En 1822, lorsque parurent ses Odes réunies, Victor Hugo se donnait pour vendéen et sa mère me le dit souvent natif d’un bourg voisin de Châteaubriant ; alors il rédigeait avec ses frères le Conservateur littéraire : il était dévot au point qu’un jour, au bal, il détourna les yeux en voyant de jeunes personnes décollées (sic) comme on l’est pour danser et me dit : Ne sont-ce pas là des sépulcres blanchis ? M. de Chateaubriand était son dieu ; il eut à se plaindre de l’indifférence de ce grand écrivain (qui a pris ombrage à l’accroissement de l’école poétique) et cessa de le voir.
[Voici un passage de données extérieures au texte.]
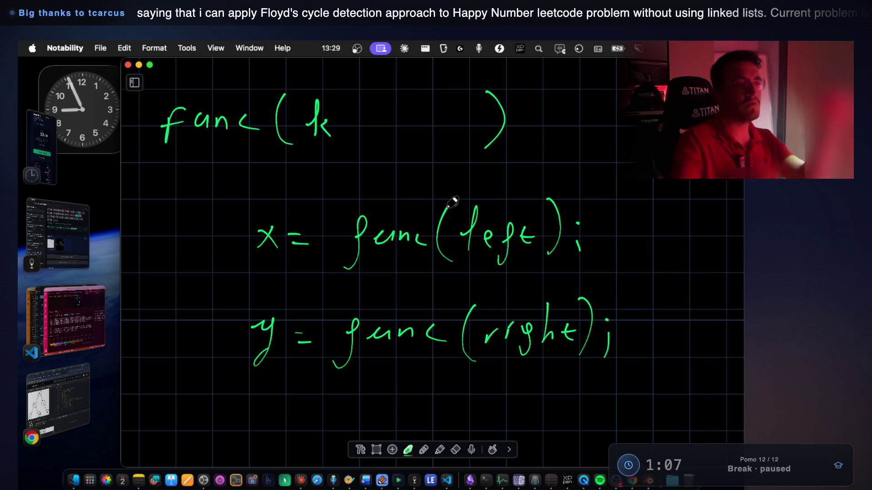
Draw curved arrows from the left and right children up to the k root.
scroll(452, 200, "up", 15)
scroll(467, 189, "up", 10)
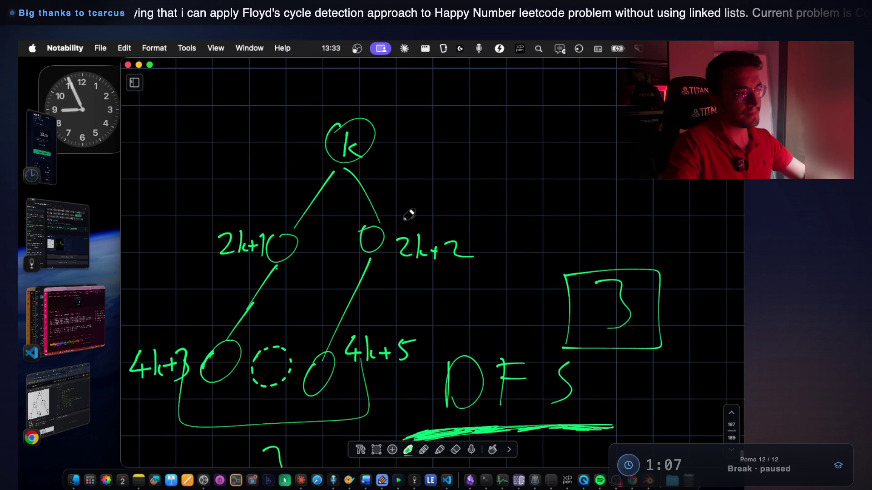
mouse_move(259, 212)
left_mouse_down()
mouse_move(274, 179)
mouse_move(292, 168)
mouse_move(293, 185)
left_mouse_up()
left_click(285, 160)
mouse_move(411, 224)
left_mouse_down()
mouse_move(392, 166)
mouse_move(409, 162)
left_mouse_up()
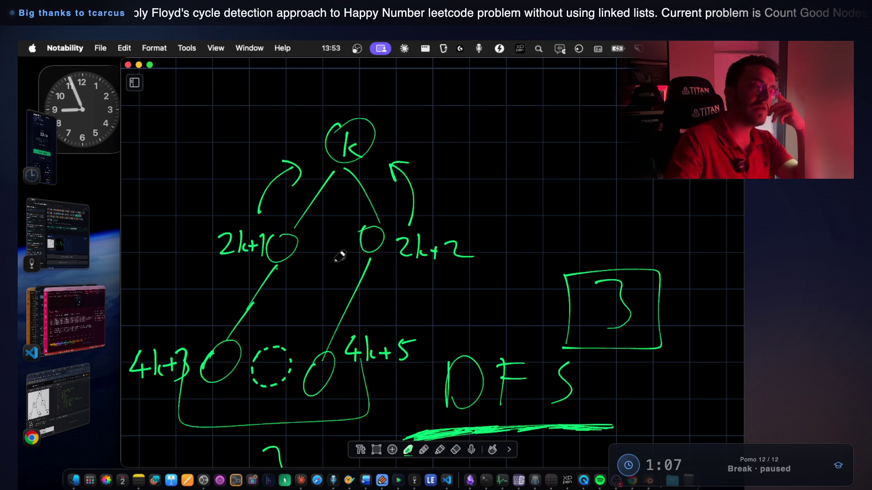
Write the word 'level' at upper right and underline it.
left_click_drag(512, 136, 498, 181)
left_click_drag(537, 160, 553, 161)
left_click_drag(562, 167, 602, 180)
mouse_move(482, 194)
left_mouse_down()
mouse_move(652, 189)
mouse_move(470, 186)
mouse_move(629, 184)
left_mouse_up()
M. de Lamennais fut son second prophète : il fut alors presque jésuite et crut en lui.

Aujourd’hui, il vient de me déclarer que, toutes réflexions faites, il quittait le côté droit et m’a parlé des vertus de Benjamin Constant. Il pense que cet homme sera ministre bientôt : c’est probable ; il calcule bien, mais cela m’afflige plus que je ne le voudrais. Le Victor que j’aimais n’est plus. Il était un peu fanatique de dévotion et de royalisme : chaste comme une jeune fille, un peu sauvage aussi, tout cela lui allait bien ; nous l’aimions ainsi. A présent, il aime les propos grivois et il se fait libéral : cela ne lui va pas. — Mais quoi ! il a commencé par sa maturité ; le voilà qui, entre dans sa jeunesse et qui vit après avoir écrit, quand on devrait écrire après avoir vécu.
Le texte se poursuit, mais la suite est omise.